*WORK TO COMPLETE*.
1/ Rewrite the stretch of the post on the two Supreme Court rulings from "From Justice Kennedy’s" through "Jersey with friends.", putting "Justice Anthony Kennedy" in place of "Justice Kennedy".
2/ Write what comes next in the post on the two Supreme Court rulings, starting after its final sentence.

Last night, for what seems the millionth time since my son died from medical neglect, I cried myself to sleep. But the tears were different this time. Mixed with feelings of loss were feelings of gratitude that the Affordable Care Act is finally safe from the wolves on the Right.
In fact, in his opinion, Chief Justice John Roberts pretty much scolded opponents, telling them the law will not be overturned unless Congress is able to do it.
Then today, in an opinion written by Justice Anthony Kennedy, the Court upheld the right of any two consenting adults to marry. My tears were strictly tears of joy this time.
From Justice Kennedy’s decision:
“The history of marriage is one of both continuity and change.
“Changes, such as the decline of arranged marriages and the abandonment of the law of coverture, have worked deep transformations in the structure of marriage, affecting aspects of marriage once viewed as essential. These new insights have strengthened, not weakened, the institution. Changed understandings of marriage are characteristic of a Nation where new dimensions of freedom become apparent to new generations.”
I wish I was home in Asheville tonight for the party, but I will do my celebrating here in New Jersey with friends.
The screamers on the right have gotten it wrong again, and in both these cases, their defeat is complete.
The people who call themselves “pro-life,” but assert that it was OK for 45,000 Americans to die each year from lack of access to health care, can go away now.
Of course, the first reaction from House Speaker John Boehner was that he will keep trying to repeal the Affordable Care Act. I imagine the haters will try to pass a Constitutional Amendment again, defining marriage in their own narrow view, but that won’t happen. Too many people get it that we all deserve the freedom to marry the person we love.

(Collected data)

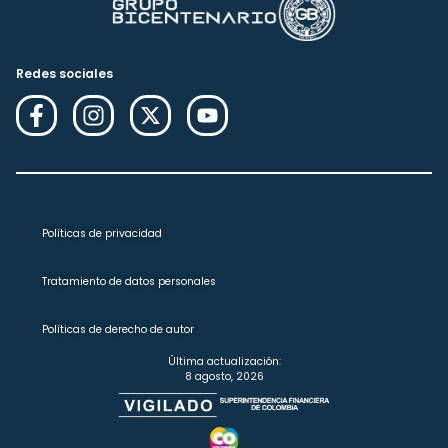
Redes sociales
Políticas de privacidad
Tratamiento de datos personales
Políticas de derecho de autor
Última actualización:
8 agosto, 2026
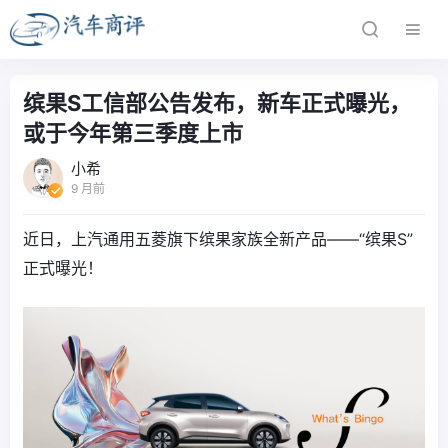
缤果S工信部公告发布，新车正式曝光，
或于今年第三季度上市
小希
9 月前
近日，上汽通用五菱旗下缤果家族全新产品——“缤果S”
正式曝光！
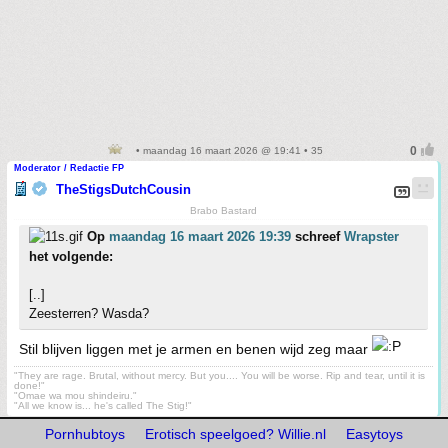
• maandag 16 maart 2026 @ 19:41 • 35
Moderator / Redactie FP
TheStigsDutchCousin
Brabo Bastard
Op
maandag 16 maart 2026 19:39
schreef
Wrapster
het volgende:
[..]
Zeesterren? Wasda?
Stil blijven liggen met je armen en benen wijd zeg maar
"They are rage. Brutal, without mercy. But you.... You will be worse. Rip and tear, until it is
done!"
"Omae wa mou shindeiru."
"All we know is... he's called The Stig!"
Pornhubtoys
Erotisch speelgoed? Willie.nl
Easytoys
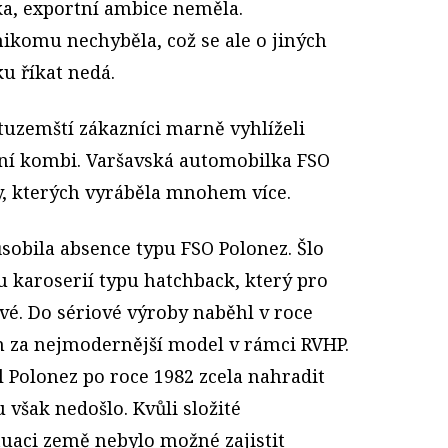
ka, exportní ambice neměla.
ikomu nechyběla, což se ale o jiných
u říkat nedá.
tu­zemští zákazníci marně vyhlíželi
dení kombi. Varšavská automobilka FSO
, kterých vyráběla mnohem více.
sobila absence typu FSO Polonez. Šlo
u karoserií typu hatchback, který pro
ové. Do sériové výroby naběhl v roce
n za nejmodernější model v rámci RVHP.
 Polonez po roce 1982 zcela nahradit
u však nedošlo. Kvůli složité
tuaci země nebylo možné zajistit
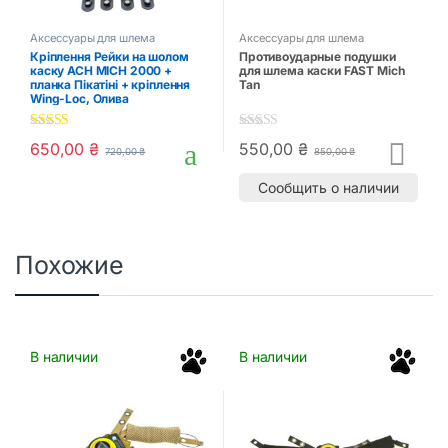
Аксессуары для шлема
Аксессуары для шлема
Кріплення Рейки на шолом
Противоударные подушки
каску ACH MICH 2000 +
для шлема каски FAST Mich
планка Пікатіні + кріплення
Tan
Wing-Loc, Олива
4.00
out of
5.00
out of 5
650,00
₴
550,00
₴
720,00
₴
850,00
₴
5
Сообщить о наличии
Похожие
В наличии
В наличии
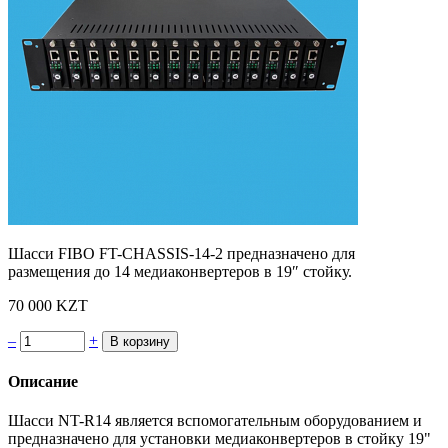
Шасси FIBO FT-CHASSIS-14-2 предназначено для
размещения до 14 медиаконвертеров в 19″ стойку.
70 000 KZT
–
+
Описание
Шасси NT-R14 является вспомогательным оборудованием и
предназначено для установки медиаконвертеров в стойку 19"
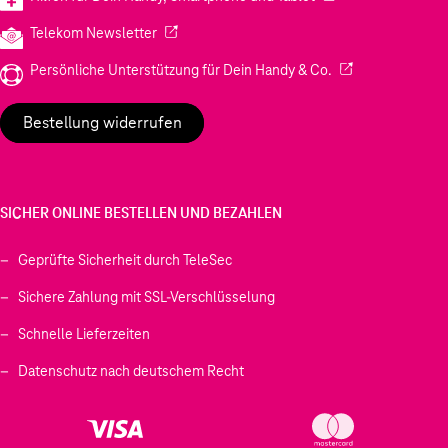
(Wird in einem neuen Tab geöffnet)
Telekom Newsletter
(Wird in einem neu
Persönliche Unterstützung für Dein Handy & Co.
Bestellung widerrufen
SICHER ONLINE BESTELLEN UND BEZAHLEN
Geprüfte Sicherheit durch TeleSec
Sichere Zahlung mit SSL-Verschlüsselung
Schnelle Lieferzeiten
Datenschutz nach deutschem Recht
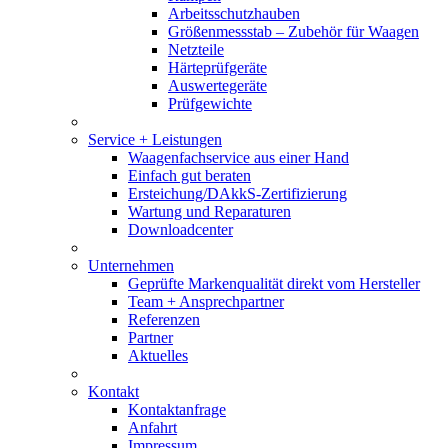
Arbeitsschutzhauben
Größenmessstab – Zubehör für Waagen
Netzteile
Härteprüfgeräte
Auswertegeräte
Prüfgewichte
Service + Leistungen
Waagenfachservice aus einer Hand
Einfach gut beraten
Ersteichung/DAkkS-Zertifizierung
Wartung und Reparaturen
Downloadcenter
Unternehmen
Geprüfte Markenqualität direkt vom Hersteller
Team + Ansprechpartner
Referenzen
Partner
Aktuelles
Kontakt
Kontaktanfrage
Anfahrt
Impressum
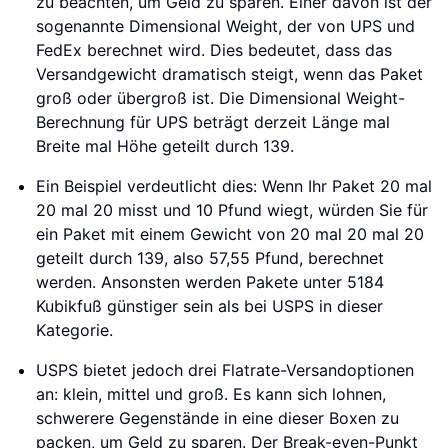
zu beachten, um Geld zu sparen. Einer davon ist der
sogenannte Dimensional Weight, der von UPS und
FedEx berechnet wird. Dies bedeutet, dass das
Versandgewicht dramatisch steigt, wenn das Paket
groß oder übergroß ist. Die Dimensional Weight-
Berechnung für UPS beträgt derzeit Länge mal
Breite mal Höhe geteilt durch 139.
Ein Beispiel verdeutlicht dies: Wenn Ihr Paket 20 mal
20 mal 20 misst und 10 Pfund wiegt, würden Sie für
ein Paket mit einem Gewicht von 20 mal 20 mal 20
geteilt durch 139, also 57,55 Pfund, berechnet
werden. Ansonsten werden Pakete unter 5184
Kubikfuß günstiger sein als bei USPS in dieser
Kategorie.
USPS bietet jedoch drei Flatrate-Versandoptionen
an: klein, mittel und groß. Es kann sich lohnen,
schwerere Gegenstände in eine dieser Boxen zu
packen, um Geld zu sparen. Der Break-even-Punkt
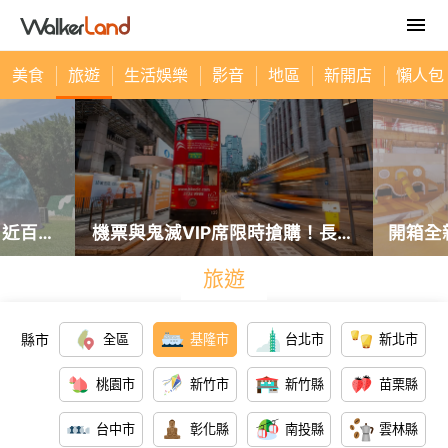
美食
旅遊
生活娛樂
影音
地區
新開店
懶人包
！近百年
機票與鬼滅VIP席限時搶購！長榮
開箱全
沈浸式光
航線3999元起，中信兄弟主題套
雄機廠
旅遊
。
票8月7日開賣攻略。
場、
縣市
全區
基隆市
台北市
新北市
桃園市
新竹市
新竹縣
苗栗縣
台中市
彰化縣
南投縣
雲林縣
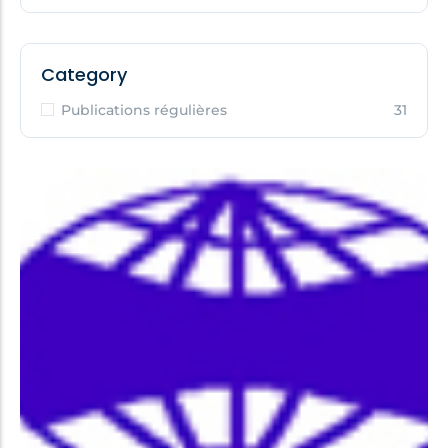
Category
Publications régulières
31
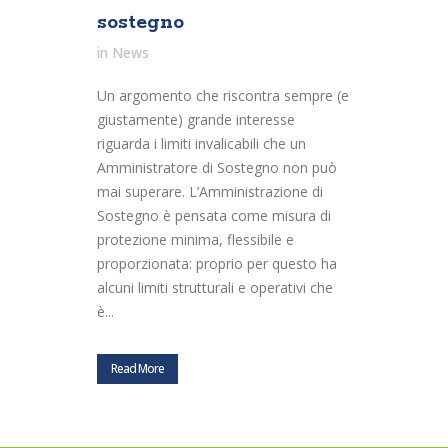
sostegno
in
News
Un argomento che riscontra sempre (e
giustamente) grande interesse
riguarda i limiti invalicabili che un
Amministratore di Sostegno non può
mai superare. L’Amministrazione di
Sostegno è pensata come misura di
protezione minima, flessibile e
proporzionata: proprio per questo ha
alcuni limiti strutturali e operativi che
è...
Read More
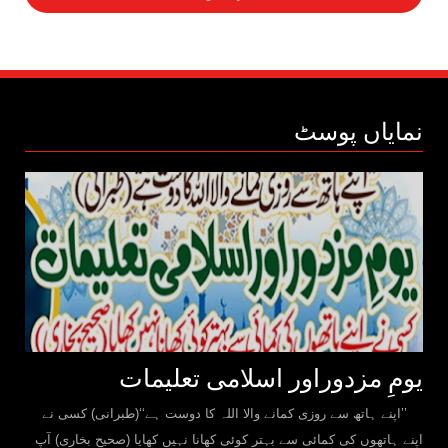
نمایاں پوسٹ
یومِ مزدوراور اسلامی تعلیمات
’’اپنے ہاتھ سے روزی کمانے والا اللہ کا دوست ہے‘‘(طبرانی) کسی نے
اپنے ہاتھوں کی کمائی سے بہتر کوئی کھانا نہیں کھایا (صحیح بخاری) آپ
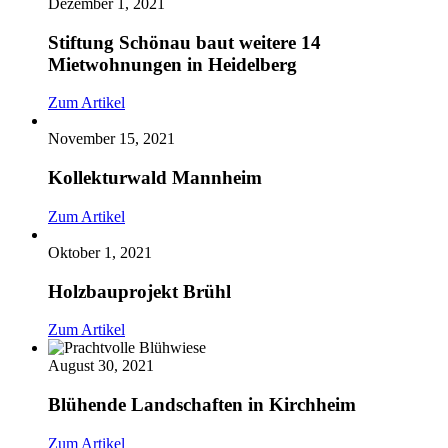
Dezember 1, 2021
Stiftung Schönau baut weitere 14
Mietwohnungen in Heidelberg
Zum Artikel
November 15, 2021
Kollekturwald Mannheim
Zum Artikel
Oktober 1, 2021
Holzbauprojekt Brühl
Zum Artikel
August 30, 2021
Blühende Landschaften in Kirchheim
Zum Artikel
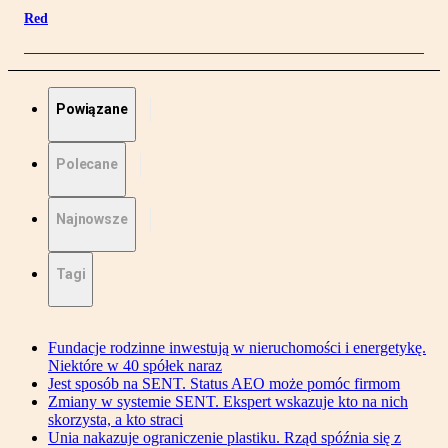
Red
Powiązane
Polecane
Najnowsze
Tagi
Fundacje rodzinne inwestują w nieruchomości i energetykę.
Niektóre w 40 spółek naraz
Jest sposób na SENT. Status AEO może pomóc firmom
Zmiany w systemie SENT. Ekspert wskazuje kto na nich
skorzysta, a kto straci
Unia nakazuje ograniczenie plastiku. Rząd spóźnia się z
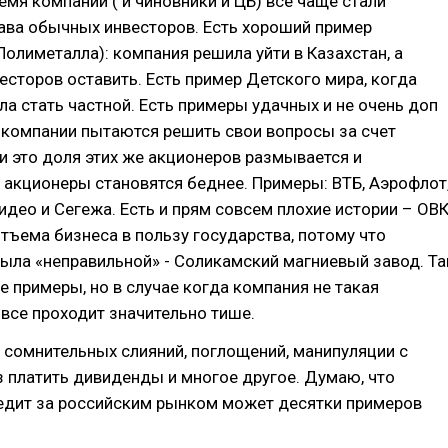
емя компании ( и чиновники и ЦБ) все чаще стали
ава обычных инвесторов. Есть хороший пример
Полиметалла): компания решила уйти в Казахстан, а
есторов оставить. Есть пример Детского мира, когда
а стать частной. Есть примеры удачных и не очень доп
 компании пытаются решить свои вопросы за счет
и это доля этих же акционеров размывается и
о акционеры становятся беднее. Примеры: ВТБ, Аэрофлот
идео и Сегежа. Есть и прям совсем плохие истории – ОВК
тъема бизнеса в пользу государства, потому что
ыла «неправильной» - Соликамский магниевый завод. Та
ие примеры, но в случае когда компания не такая
и все проходит значительно тише.
 сомнительных слияний, поглощений, манипуляции с
з платить дивиденды и многое другое. Думаю, что
едит за российским рынком может десятки примеров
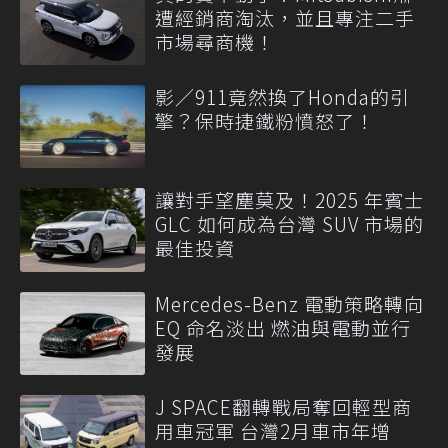
遭經銷商淘汰，並且專注二手
市場尋商機！
影／911竟然換了Honda的引
擎？保時捷鐵粉憤怒了！
讓對手望塵莫及！2025 年賓士
GLC 如何成為台灣 SUV 市場的
最佳投資
Mercedes-Benz 電動策略轉向
EQ 命名淡出 燃油與電動並行
發展
J SPACE翻轉戰局奪回輕型商
用車冠軍 台灣2月車市年增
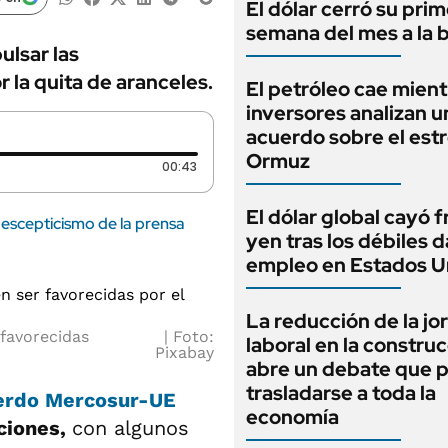
El dólar cerró su pri
semana del mes a la 
ulsar las
 la quita de aranceles.
El petróleo cae mient
inversores analizan u
acuerdo sobre el est
Ormuz
Duración: 43 segundos
00:43
El dólar global cayó f
l escepticismo de la prensa
yen tras los débiles 
empleo en Estados U
La reducción de la jo
favorecidas
Foto:
laboral en la constru
Pixabay
abre un debate que 
trasladarse a toda la
erdo Mercosur-UE
economía
ciones,
con algunos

*REPLIES*.
1/
From Justice Anthony Kennedy’s decision:
“The history of marriage is one of both continuity and change.
“Changes, such as the decline of arranged marriages and the abandonment of the law of coverture, have worked deep transformations in the structure of marriage, affecting aspects of marriage once viewed as essential. These new insights have strengthened, not weakened, the institution. Changed understandings of marriage are characteristic of a Nation where new dimensions of freedom become apparent to new generations.”
I wish I was home in Asheville tonight for the party, but I will do my celebrating here in New Jersey with friends.

2/
Too many people understand that the Affordable Care Act is saving tens of thousands of lives a year, even as opponents continue to block Medicaid expansion in nearly half the states. That, by the way, is causing the deaths of 17,000 Americans a year.
While that’s a lot better than we were doing, it is still 17,000 human beings. That’s the same as wiping an entire small town off the map. You can’t say that’s OK and continue to be credible when you call yourself pro-life.
Justice Scalia huffed and puffed over the Affordable Care Act decision, calling it “pure applesauce.” I don’t think he’s happy about being a relic, and I would think Justice Thomas may realize his status as a relic of a more hateful time any day now.
I have friends and family who are getting health care now who couldn’t get it before the ACA, and they would have been booted out of coverage had the court ruled the other way. I would have lost coverage.
I also have friends whose marriages were affirmed by the decision on marriage equality. When my friends Bruce and Christopher were married this year after more than 20 years together, I wept through the entire ceremony. Christopher said he could hear me sobbing on the video, and he loved it.
It may well be the most joyous wedding I ever attended.
Thank you, SCOTUS, for getting it so right two days in a row. I never thought I’d be able to say that about this court, but there you go. Miracles happen.